Will Malloy be forced to send deficit closure plan to legislators?

Gov. Dannel P. Malloy, who has struggled for two months to avoid the political embarrassment of being forced to craft a formal budget deficit closure plan, could soon be out of time.

If nonpartisan analysts are right – and if Comptroller Kevin P. Lembo agrees – the deficit is at least $80 million worse than the governor reported last week.

And if it tops $175 million in Lembo’s eyes, Malloy – who spent last summer and fall assuring voters there wouldn’t be a budget deficit – would be forced to deliver a formal plan to close the shortfall to the General Assembly within a month.

The legislature’s Office of Fiscal Analysis reported Wednesday that this year’s $17.5 billion general fund, which covers the bulk of annual operating expenses, is on pace to finish $202.5 million in the red on June 30.

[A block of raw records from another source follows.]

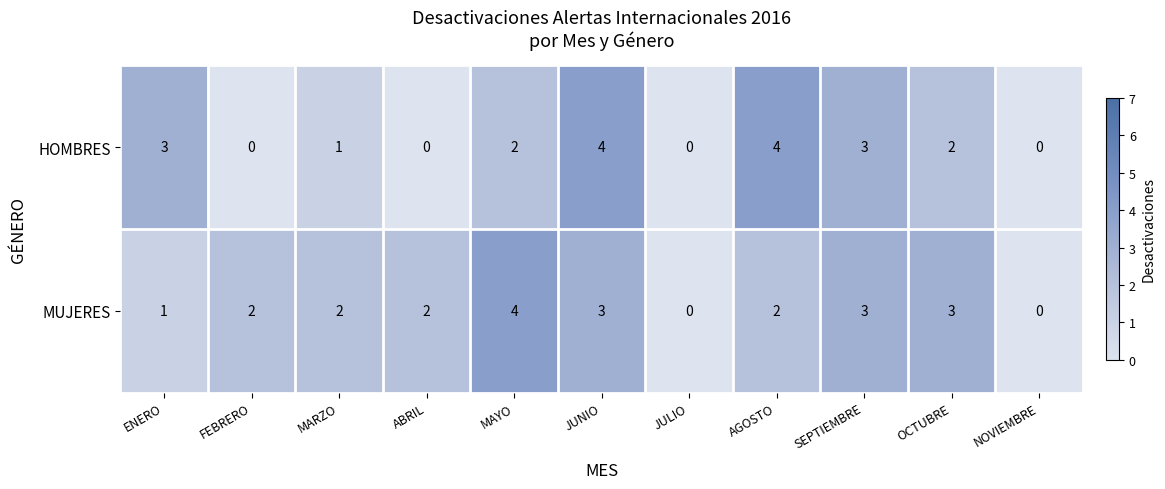

The value of MUJERES at OCTUBRE is 3. True or false?

True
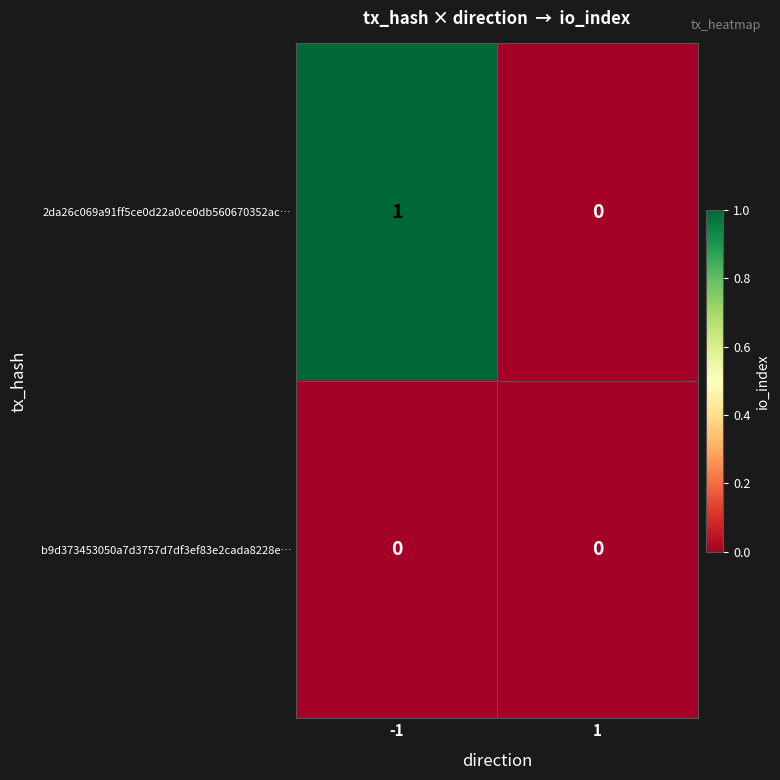

Which series has the largest total across all categories?

2da26c069a91ff5ce0d22a0ce0db560670352ac…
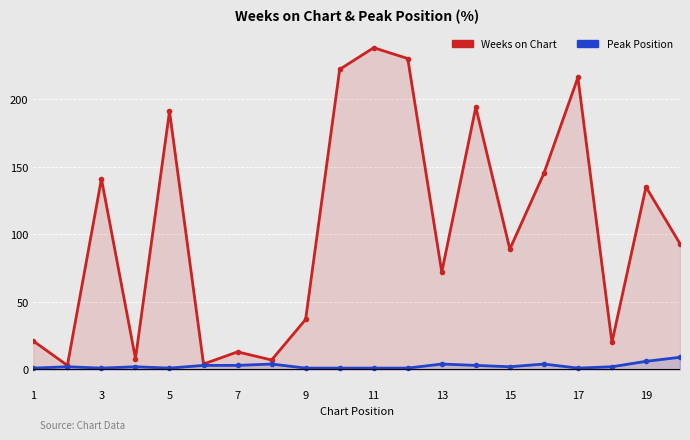

True or false: Peak Position has a value of 1 at 19.

False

That projection doesn’t take into account $31.6 million in emergency cuts Malloy ordered unilaterally last week.

But it is unlikely that those cuts lowered the deficit by a matching amount.

That’s because every state budget is balanced, in part, on “lapses” – assumed savings targets that agencies are expected to achieve throughout the fiscal year. And the governor’s emergency cuts often cancel at least some spending that agencies already had planned to suspend to achieve savings targets. In those instances, the governor rescinds spending that already effectively had been cut, saving the state nothing.

If the full value of last week’s cuts are removed from the deficit, as projected by OFA, the shortfall stands at $170.9 million.

State law requires the governor to submit a deficit-mitigation plan whenever the comptroller certifies a shortfall exceeding 1 percent of the general fund, which equals $174.6 million this year.

But given that Malloy’s cuts probably duplicated some of the savings already planned by agencies, OFA’s deficit projection – which will be updated at week’s end after a review of the governor’s cuts – could top the 1 percent mark.

Leaders of the legislature’s Republican minority have charged Malloy has been disclosing budget problems piecemeal since he won re-election in November in hopes of avoiding a deficit of $175 million – and the resulting legal mandate.

After reporting no signs of red ink from July through October, the administration projected a $100 million shortfall in mid-November, just after the election.

GOP leaders cried foul, noting that projection didn’t fully address concerns about surging retirement health care costs or miscellaneous revenue collections.

Malloy has limited authority to impose modest budget cuts unilaterally, and used it in November to reduce the deficit below $35 million.

Eroding fuel tax receipts and rising Medicaid costs pushed it back above $120 million, the administration reported last week, before ordering another $31.6 million in emergency cuts.

But according to nonpartisan analysts for the legislature, cost-overruns involving Medicaid and magnet schools are worse than the administration estimates. And a potential surplus in the debt service account is not as large as Malloy’s staff projects.

Senate Minority Leader Len Fasano, R-North Haven, who has been pushing for bipartisan negotiations with the governor on greater budget reductions, called again Monday for Malloy to acknowledge the state’s fiscal problems are worse than originally anticipated.

Do we really have to hit that (1 percent) threshold to say that there’s an issue?” Fasano said. “We can get everyone in the room and talk about this. Wouldn’t that be refreshing for the Capitol if we were a little proactive?”

Gian-Carl Casa, spokesman for the governor’s budget office, said, “We will continue to closely watch state spending and revenue. If necessary, the governor will take additional steps, or propose additional steps to the legislature, to keep this year’s budget in balance.”

Lembo’s next monthly budget assessment is due on Feb. 1.